▸ Work instruction: Look through the records that follow. Copy every line containing the word "Provence".

Source material Block Start

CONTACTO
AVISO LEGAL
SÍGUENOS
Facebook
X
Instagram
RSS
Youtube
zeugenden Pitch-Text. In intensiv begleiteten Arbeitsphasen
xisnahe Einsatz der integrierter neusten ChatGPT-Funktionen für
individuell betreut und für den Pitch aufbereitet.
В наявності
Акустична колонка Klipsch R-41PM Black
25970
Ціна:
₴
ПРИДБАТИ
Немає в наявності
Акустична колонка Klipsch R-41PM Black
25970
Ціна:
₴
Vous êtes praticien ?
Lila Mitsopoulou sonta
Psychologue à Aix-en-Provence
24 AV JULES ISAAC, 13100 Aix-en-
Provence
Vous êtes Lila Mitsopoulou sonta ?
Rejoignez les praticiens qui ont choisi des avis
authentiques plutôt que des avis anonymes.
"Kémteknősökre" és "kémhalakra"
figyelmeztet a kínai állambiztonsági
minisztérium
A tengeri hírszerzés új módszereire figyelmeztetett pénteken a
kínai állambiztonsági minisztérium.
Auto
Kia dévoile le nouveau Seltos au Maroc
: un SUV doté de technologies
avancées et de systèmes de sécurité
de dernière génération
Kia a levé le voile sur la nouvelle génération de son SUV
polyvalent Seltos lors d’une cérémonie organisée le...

Source material Block End
Source material Block Start

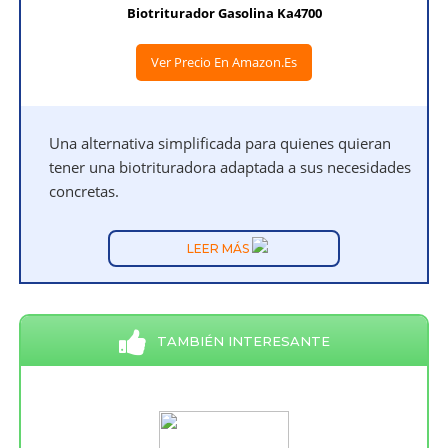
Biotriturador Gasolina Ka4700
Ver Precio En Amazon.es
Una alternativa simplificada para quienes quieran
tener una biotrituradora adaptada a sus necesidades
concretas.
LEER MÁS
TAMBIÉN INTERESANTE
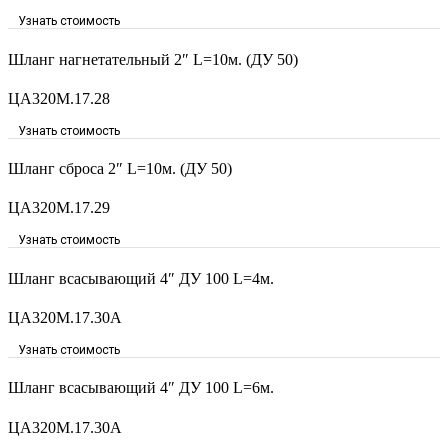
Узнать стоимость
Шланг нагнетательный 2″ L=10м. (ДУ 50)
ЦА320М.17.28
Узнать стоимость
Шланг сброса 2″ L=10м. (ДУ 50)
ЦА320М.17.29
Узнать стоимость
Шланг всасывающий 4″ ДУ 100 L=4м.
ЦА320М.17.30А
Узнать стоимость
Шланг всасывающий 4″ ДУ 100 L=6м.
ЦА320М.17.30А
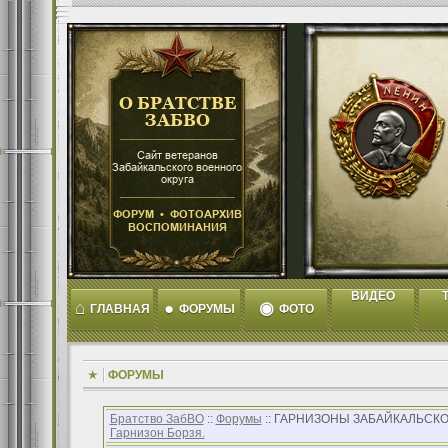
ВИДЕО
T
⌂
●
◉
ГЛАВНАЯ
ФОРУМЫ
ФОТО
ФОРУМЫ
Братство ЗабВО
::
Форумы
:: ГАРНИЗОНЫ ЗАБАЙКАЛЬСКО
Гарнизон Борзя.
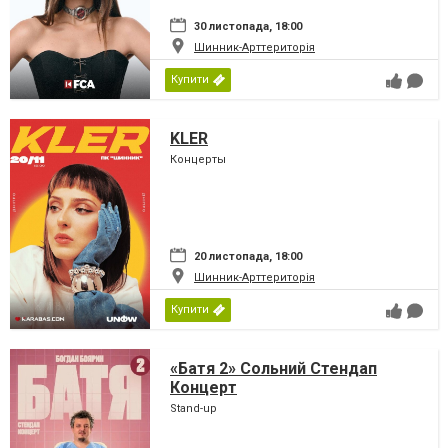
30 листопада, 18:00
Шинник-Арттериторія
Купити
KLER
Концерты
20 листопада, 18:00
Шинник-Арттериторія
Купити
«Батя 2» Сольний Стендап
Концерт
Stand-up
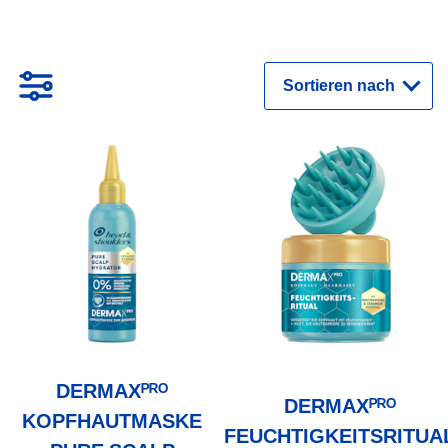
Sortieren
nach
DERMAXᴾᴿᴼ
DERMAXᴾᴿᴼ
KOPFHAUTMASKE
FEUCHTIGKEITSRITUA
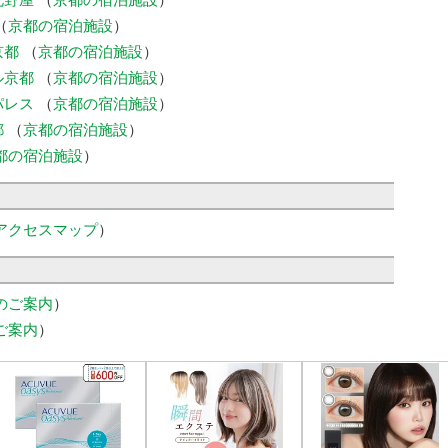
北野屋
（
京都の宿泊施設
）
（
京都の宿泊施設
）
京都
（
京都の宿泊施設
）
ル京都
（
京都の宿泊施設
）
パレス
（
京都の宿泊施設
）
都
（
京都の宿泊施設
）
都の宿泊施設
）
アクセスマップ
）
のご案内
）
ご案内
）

Source material Block End

▸ Your solution:
Psychologue à Aix-en-Provence
Provence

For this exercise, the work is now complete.